Give the listing again in full and exactly, apart from its pictures.

────────────────────────────────────────

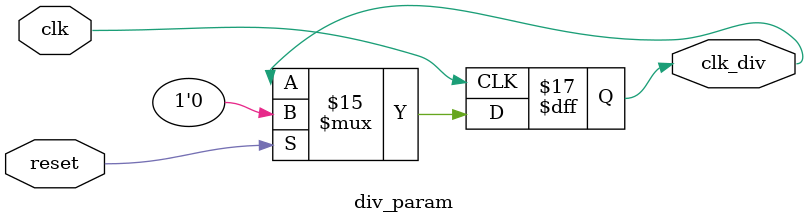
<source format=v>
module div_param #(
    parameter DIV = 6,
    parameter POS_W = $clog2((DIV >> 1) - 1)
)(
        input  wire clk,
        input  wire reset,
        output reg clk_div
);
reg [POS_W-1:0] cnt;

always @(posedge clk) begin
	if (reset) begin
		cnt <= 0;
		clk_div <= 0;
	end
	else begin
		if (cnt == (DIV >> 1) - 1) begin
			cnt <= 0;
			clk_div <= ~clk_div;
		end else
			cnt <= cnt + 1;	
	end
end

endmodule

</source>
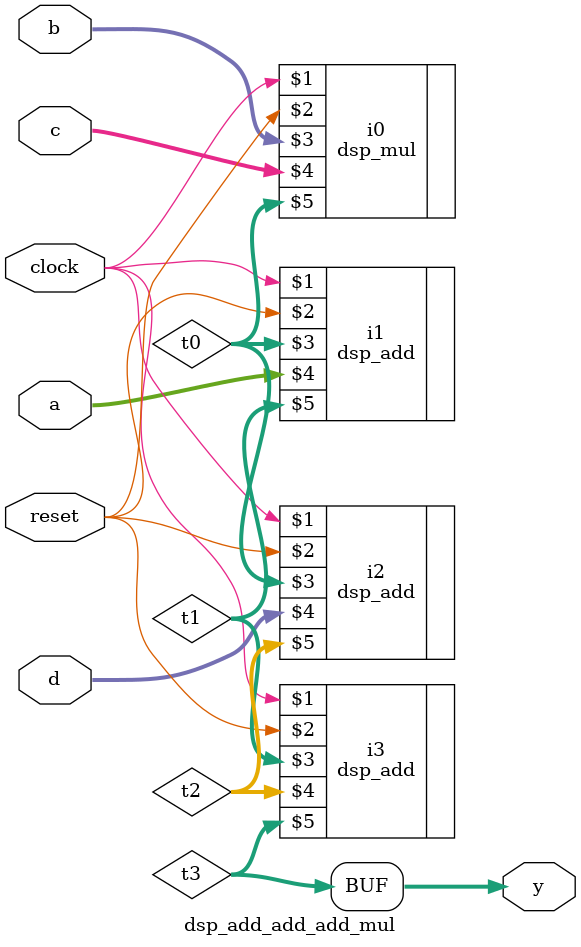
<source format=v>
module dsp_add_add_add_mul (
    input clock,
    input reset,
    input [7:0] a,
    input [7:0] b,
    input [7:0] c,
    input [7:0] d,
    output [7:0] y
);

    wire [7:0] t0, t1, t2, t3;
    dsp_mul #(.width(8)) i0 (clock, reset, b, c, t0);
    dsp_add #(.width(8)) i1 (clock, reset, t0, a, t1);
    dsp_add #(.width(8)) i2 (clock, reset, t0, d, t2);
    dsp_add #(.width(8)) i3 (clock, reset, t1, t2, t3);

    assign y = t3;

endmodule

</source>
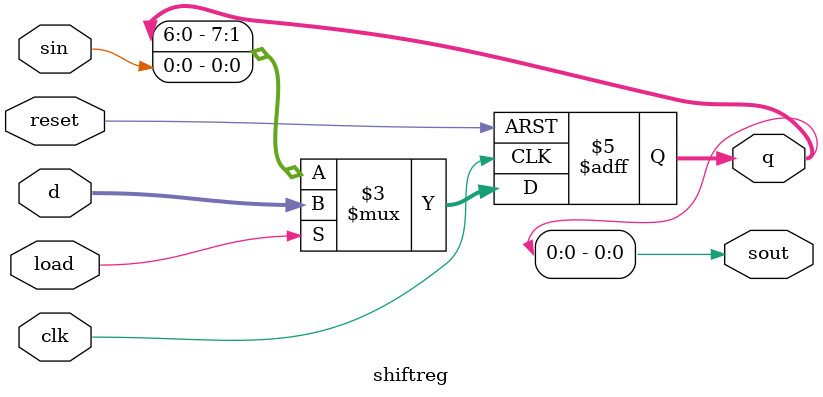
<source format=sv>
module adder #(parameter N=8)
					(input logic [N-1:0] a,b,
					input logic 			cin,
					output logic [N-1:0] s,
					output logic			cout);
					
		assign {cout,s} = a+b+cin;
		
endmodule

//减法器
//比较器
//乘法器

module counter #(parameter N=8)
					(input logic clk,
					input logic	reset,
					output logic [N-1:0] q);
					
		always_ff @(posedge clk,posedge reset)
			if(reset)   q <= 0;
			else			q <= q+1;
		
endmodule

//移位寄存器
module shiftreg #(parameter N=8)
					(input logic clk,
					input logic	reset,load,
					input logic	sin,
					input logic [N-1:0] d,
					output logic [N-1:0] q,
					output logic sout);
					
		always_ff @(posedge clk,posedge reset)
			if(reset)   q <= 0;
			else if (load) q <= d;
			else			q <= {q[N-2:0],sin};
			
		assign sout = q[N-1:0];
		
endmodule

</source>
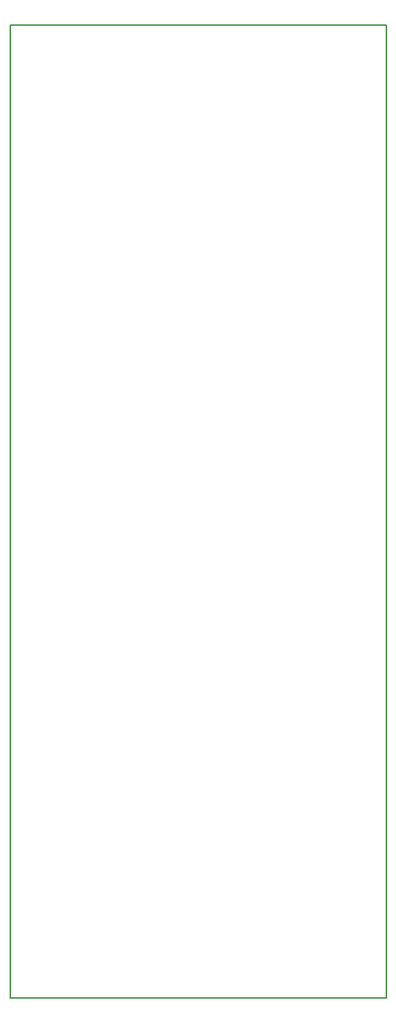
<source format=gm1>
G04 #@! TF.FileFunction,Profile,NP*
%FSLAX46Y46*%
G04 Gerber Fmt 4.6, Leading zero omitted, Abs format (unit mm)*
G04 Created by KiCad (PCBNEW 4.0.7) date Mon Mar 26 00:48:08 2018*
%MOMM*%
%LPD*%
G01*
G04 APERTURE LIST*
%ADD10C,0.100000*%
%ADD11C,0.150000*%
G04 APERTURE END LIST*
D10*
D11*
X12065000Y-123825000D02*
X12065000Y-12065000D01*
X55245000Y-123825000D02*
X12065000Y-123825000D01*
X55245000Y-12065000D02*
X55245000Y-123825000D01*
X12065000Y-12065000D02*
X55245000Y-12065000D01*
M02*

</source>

────────────────────────────────────────

WRITTEN RESPONSE:
<source format=v>
module div_param #(
    parameter DIV = 6,
    parameter POS_W = $clog2((DIV >> 1) - 1)
)(
        input  wire clk,
        input  wire reset,
        output reg clk_div
);
reg [POS_W-1:0] cnt;

always @(posedge clk) begin
	if (reset) begin
		cnt <= 0;
		clk_div <= 0;
	end
	else begin
		if (cnt == (DIV >> 1) - 1) begin
			cnt <= 0;
			clk_div <= ~clk_div;
		end else
			cnt <= cnt + 1;	
	end
end

endmodule

</source>
<source format=v>
module dsp_add_add_add_mul (
    input clock,
    input reset,
    input [7:0] a,
    input [7:0] b,
    input [7:0] c,
    input [7:0] d,
    output [7:0] y
);

    wire [7:0] t0, t1, t2, t3;
    dsp_mul #(.width(8)) i0 (clock, reset, b, c, t0);
    dsp_add #(.width(8)) i1 (clock, reset, t0, a, t1);
    dsp_add #(.width(8)) i2 (clock, reset, t0, d, t2);
    dsp_add #(.width(8)) i3 (clock, reset, t1, t2, t3);

    assign y = t3;

endmodule

</source>
<source format=sv>
module adder #(parameter N=8)
					(input logic [N-1:0] a,b,
					input logic 			cin,
					output logic [N-1:0] s,
					output logic			cout);
					
		assign {cout,s} = a+b+cin;
		
endmodule

//减法器
//比较器
//乘法器

module counter #(parameter N=8)
					(input logic clk,
					input logic	reset,
					output logic [N-1:0] q);
					
		always_ff @(posedge clk,posedge reset)
			if(reset)   q <= 0;
			else			q <= q+1;
		
endmodule

//移位寄存器
module shiftreg #(parameter N=8)
					(input logic clk,
					input logic	reset,load,
					input logic	sin,
					input logic [N-1:0] d,
					output logic [N-1:0] q,
					output logic sout);
					
		always_ff @(posedge clk,posedge reset)
			if(reset)   q <= 0;
			else if (load) q <= d;
			else			q <= {q[N-2:0],sin};
			
		assign sout = q[N-1:0];
		
endmodule

</source>
<source format=gm1>
G04 #@! TF.FileFunction,Profile,NP*
%FSLAX46Y46*%
G04 Gerber Fmt 4.6, Leading zero omitted, Abs format (unit mm)*
G04 Created by KiCad (PCBNEW 4.0.7) date Mon Mar 26 00:48:08 2018*
%MOMM*%
%LPD*%
G01*
G04 APERTURE LIST*
%ADD10C,0.100000*%
%ADD11C,0.150000*%
G04 APERTURE END LIST*
D10*
D11*
X12065000Y-123825000D02*
X12065000Y-12065000D01*
X55245000Y-123825000D02*
X12065000Y-123825000D01*
X55245000Y-12065000D02*
X55245000Y-123825000D01*
X12065000Y-12065000D02*
X55245000Y-12065000D01*
M02*

</source>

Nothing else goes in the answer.